Apple crumble is pure nostalgia. The world could do with a little comfort food right now, and crumble is the dish to do this. For my family, crumble is what we miss whenever any of us go away. Whether it is me at university, my Dad for work, my sister since she’s moved out or my Mum going travelling – I think crumble symbolises home for all of us.

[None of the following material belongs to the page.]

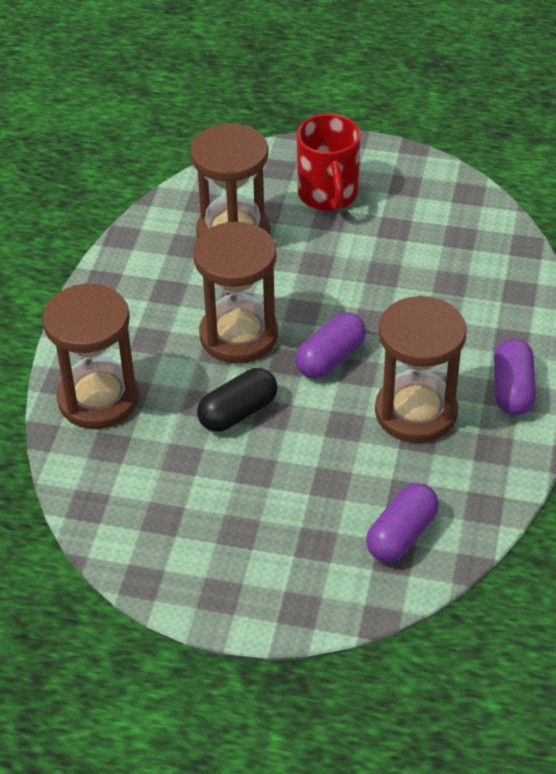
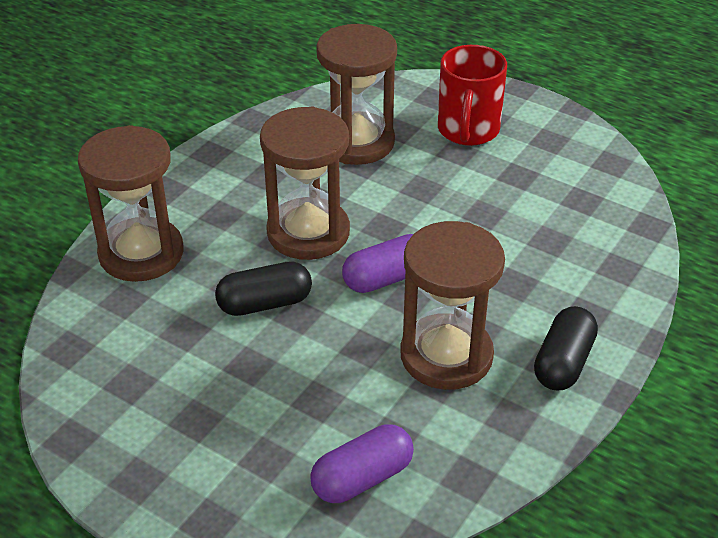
camera: 20 degrees right, 5 degrees down
(512, 389) = (563, 363): purple capsule -> black capsule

Whether we’re going fancy with an amaretti laced plum version, or simple like this, you just can’t really go wrong with crumble. Tinned fruit work equally well if you’re in a pinch, but for my version I went as classic as you can get because I had some apples languishing in my cupboard that were beginning to get a bit tired and in desperate need of a covering of sugar and cream. I had such good intentions to share this, but somehow it was all gone within 24 hours…
- 75g plain flour
- 20g brown sugar
- 20g caster sugar, plus 1tbsp
- 50g butter
- 3 small apples
Preheat the oven to 180’C. Mix the flour and sugars (saving the extra 1tbsp of caster sugar) together. Cut the butter into small cubes, and rub it into the flour and sugar mixture until fully incorporated and sandy textured. I like to go a tiny bit further to get some larger chunks as well.
Peel, core and chop the apples into 2cm dice. Tip into the crumble dish and scatter with the reserved tbsp. of caster sugar. Scatter the crumble mixture evenly over the top.
Bake for 20-25mins until the crumble is golden and crisp. Serve with custard or extra thick double cream.